After yesterday’s solitary first film, I saw two films at the London Film Festival this evening, both of which highlight people’s lives in different places (the Côte d’Ivoire and Thailand respectively) but bring a sort of outsider’s perspective, albeit using quite different genre cues.
Desrances (2019) [Burkina Faso/Côte d’Ivoire]
It’s a little tonally patchy, this film which is listed as Burkinabé but is set in Abidjan, in the south of neighbouring Côte d’Ivoire. It tells the story of Francis Desrances (Jimmy Jean-Louis), a Haitian of Ivorian ancestry who has been displaced by violence in his birth country during the period when Aristide returns to power — violence which claims the lives of his family — and 15 years later is back in his ancestral land (though not fully accepted by everyone), with a pregnant wife and young daughter; here he finds himself again amidst civil unrest and fearing for his and his family’s life. After setting this up, along with these periodic PTSD flashbacks he has to the death of his Haitian family, the film abruptly switches mode about halfway through into a tense and nail-biting thriller, in which the possibly deranged Francis runs around, trailed by his daughter, trying to find his missing wife and son. It’s clear something deeper is going on just from the way people are treading around him, and ultimately this feels like a thriller about the inadequacy of mental health care given to trauma survivors in Africa — or perhaps it highlights the sheer amount of such care that’s needed, given these bouts of violent conflict. The gang of criminals that loom large in this latter section seem lifted from a different film entirely, and it can be difficult at times to find the truth amongst all the frenetic pacing, but the film certainly has some beautiful passages all the same.

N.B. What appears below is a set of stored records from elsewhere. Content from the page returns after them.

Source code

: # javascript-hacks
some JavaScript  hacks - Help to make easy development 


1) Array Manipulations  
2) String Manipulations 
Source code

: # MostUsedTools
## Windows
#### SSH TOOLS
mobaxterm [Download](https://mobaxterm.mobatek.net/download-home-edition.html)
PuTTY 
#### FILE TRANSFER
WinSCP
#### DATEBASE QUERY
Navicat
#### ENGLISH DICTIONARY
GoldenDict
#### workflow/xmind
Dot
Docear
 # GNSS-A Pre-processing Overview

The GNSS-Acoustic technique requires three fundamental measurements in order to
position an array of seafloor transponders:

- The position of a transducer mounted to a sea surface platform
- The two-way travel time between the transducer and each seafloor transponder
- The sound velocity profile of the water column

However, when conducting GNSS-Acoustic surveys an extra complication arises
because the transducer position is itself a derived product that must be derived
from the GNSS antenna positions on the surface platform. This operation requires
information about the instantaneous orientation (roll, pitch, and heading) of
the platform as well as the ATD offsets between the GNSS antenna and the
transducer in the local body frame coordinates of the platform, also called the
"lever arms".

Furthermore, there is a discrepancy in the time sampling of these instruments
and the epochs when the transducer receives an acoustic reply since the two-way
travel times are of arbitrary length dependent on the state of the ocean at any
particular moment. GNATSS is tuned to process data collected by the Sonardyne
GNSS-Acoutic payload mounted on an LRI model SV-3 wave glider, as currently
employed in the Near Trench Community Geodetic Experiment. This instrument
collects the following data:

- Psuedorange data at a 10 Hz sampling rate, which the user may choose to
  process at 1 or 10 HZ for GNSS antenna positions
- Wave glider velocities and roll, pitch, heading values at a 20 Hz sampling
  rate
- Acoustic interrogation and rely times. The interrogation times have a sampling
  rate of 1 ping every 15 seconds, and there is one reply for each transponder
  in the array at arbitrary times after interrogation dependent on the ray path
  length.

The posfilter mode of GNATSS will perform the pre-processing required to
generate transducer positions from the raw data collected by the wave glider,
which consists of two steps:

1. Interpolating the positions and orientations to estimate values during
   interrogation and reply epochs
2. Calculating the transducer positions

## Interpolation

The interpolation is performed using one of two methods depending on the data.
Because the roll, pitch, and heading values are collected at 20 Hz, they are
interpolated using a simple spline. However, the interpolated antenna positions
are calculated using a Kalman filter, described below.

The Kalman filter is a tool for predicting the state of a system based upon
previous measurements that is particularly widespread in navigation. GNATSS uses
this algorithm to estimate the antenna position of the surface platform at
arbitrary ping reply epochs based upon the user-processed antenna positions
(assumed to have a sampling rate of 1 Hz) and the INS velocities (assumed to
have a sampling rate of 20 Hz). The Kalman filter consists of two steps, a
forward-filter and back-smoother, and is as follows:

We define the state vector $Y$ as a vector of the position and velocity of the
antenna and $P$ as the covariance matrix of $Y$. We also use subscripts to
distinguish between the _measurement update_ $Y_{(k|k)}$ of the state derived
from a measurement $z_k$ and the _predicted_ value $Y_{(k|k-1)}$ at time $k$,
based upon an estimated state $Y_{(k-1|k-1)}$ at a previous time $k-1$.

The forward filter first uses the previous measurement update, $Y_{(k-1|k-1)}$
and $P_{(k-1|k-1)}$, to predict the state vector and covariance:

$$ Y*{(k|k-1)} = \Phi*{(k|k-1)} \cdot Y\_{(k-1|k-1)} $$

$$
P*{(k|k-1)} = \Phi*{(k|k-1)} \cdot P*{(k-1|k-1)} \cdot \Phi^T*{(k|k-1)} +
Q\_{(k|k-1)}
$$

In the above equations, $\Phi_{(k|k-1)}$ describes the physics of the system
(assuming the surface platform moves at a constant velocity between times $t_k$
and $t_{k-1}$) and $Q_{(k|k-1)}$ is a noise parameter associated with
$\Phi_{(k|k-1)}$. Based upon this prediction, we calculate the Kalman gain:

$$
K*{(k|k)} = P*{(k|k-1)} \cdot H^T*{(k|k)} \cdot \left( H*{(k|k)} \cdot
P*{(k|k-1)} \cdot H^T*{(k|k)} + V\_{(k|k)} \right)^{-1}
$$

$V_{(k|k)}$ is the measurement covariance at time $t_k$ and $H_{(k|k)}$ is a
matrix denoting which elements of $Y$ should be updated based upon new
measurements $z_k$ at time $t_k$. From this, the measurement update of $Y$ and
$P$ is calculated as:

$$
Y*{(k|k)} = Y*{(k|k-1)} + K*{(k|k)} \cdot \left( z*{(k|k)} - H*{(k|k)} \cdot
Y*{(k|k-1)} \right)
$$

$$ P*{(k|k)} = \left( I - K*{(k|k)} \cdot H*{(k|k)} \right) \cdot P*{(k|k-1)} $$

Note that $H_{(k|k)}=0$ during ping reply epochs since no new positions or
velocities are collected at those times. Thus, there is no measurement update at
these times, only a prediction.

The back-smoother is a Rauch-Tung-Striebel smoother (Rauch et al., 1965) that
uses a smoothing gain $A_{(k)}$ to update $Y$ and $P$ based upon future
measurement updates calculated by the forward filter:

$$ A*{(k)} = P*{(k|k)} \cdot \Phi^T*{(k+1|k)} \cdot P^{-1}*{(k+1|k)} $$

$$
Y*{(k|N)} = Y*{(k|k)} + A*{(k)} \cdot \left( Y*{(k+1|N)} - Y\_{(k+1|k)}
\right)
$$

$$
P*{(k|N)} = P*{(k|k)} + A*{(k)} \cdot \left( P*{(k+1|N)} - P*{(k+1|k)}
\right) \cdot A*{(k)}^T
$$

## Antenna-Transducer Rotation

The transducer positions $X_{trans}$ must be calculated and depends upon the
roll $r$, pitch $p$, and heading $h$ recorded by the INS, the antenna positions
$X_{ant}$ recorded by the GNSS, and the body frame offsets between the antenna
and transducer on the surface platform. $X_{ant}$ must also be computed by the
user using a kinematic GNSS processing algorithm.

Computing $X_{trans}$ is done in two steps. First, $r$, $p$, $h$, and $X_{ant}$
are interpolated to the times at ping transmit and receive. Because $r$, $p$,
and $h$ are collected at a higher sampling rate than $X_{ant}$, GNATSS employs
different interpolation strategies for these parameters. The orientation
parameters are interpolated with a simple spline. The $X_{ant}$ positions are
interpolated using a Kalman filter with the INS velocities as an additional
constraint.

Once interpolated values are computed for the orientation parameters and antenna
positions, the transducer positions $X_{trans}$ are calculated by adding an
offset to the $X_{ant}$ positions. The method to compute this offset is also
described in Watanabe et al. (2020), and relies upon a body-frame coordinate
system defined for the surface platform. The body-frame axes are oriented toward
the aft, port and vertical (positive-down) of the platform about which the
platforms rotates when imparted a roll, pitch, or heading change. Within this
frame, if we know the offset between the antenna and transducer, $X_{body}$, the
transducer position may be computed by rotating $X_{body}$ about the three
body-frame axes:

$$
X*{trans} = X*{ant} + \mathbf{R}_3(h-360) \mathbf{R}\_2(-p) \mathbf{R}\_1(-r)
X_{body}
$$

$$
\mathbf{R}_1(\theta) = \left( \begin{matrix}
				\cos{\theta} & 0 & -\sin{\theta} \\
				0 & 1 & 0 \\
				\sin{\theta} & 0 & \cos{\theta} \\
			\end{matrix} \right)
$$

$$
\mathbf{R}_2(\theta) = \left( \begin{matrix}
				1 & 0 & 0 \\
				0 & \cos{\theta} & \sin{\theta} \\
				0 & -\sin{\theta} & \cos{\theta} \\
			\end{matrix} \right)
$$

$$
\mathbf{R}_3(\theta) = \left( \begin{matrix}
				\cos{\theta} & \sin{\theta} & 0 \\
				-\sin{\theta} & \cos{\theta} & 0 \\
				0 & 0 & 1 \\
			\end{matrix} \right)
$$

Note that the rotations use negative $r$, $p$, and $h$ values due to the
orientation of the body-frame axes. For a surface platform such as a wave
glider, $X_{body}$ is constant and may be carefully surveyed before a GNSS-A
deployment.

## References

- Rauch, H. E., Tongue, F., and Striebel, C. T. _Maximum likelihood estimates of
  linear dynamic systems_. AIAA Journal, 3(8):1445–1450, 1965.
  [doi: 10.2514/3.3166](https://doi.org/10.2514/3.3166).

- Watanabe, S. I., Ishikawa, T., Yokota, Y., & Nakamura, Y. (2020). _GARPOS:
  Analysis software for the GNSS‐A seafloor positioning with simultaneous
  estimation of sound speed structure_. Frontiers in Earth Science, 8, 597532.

Director/Writer Apolline Traoré; Cinematographer Ali Lakrouf; Starring Jimmy Jean-Louis; Length 105 minutes.
Seen at Vue West End, London, Thursday 3 October 2019.
Krabi, 2562 (2019) [Thailand/UK]
I’ve really admired Anocha Suwichakornpong’s feature films (Mundane History and By the Time It Gets Dark) while never quite getting into them (and I’ve never seen any by Ben Rivers), but I felt myself slipping into the mysterious rhythms of this one, even as I can’t place quite what happens. That’s partly by design of course: it’s structured as something of an evocation of the spirit of a place (which is the tourist town of the title, where it’s matched with the current Thai year), but with a throughline in which a couple of actors drift about, their scripted lives suggesting a further depth to the carefully poised and beautifully sound designed images. The man (Arak Amornsupasiri) is a singer and acts in commercials, while the woman (Siraphun Wattanajinda) is scouting locations for a film, and their presence loosely brings together a group of non-actors, who talk in what seem like unscripted inserts, and otherwise sort of guide us through the place (and the film). Different time periods and different eras are evoked, through images, sounds or indeed physical characters (like the Neanderthals who dwell in some caves), and it can be seen as a sort of hybrid documentary fiction, in a style that’s been so prevalent in recent cinema, but always here there is that lingering mystery that can never quite be resolved. The extent to which you allow yourself to fall into it is probably up to each individual viewer, but I was transfixed.
Directors/Writers Ben Rivers and Anocha Suwichakornpong อโนชา สุวิชากรพงศ์; Cinematographers Ming Kai-Leung 梁铭佳 and Rivers; Starring Siraphun Wattanajinda ศิรพันธ์ วัฒนจินดา, Arak Amornsupasiri อารักษ์ อมรศุภศิริ; Length 94 minutes.
Seen at BFI Southbank (NFT1), London, Thursday 3 October 2019.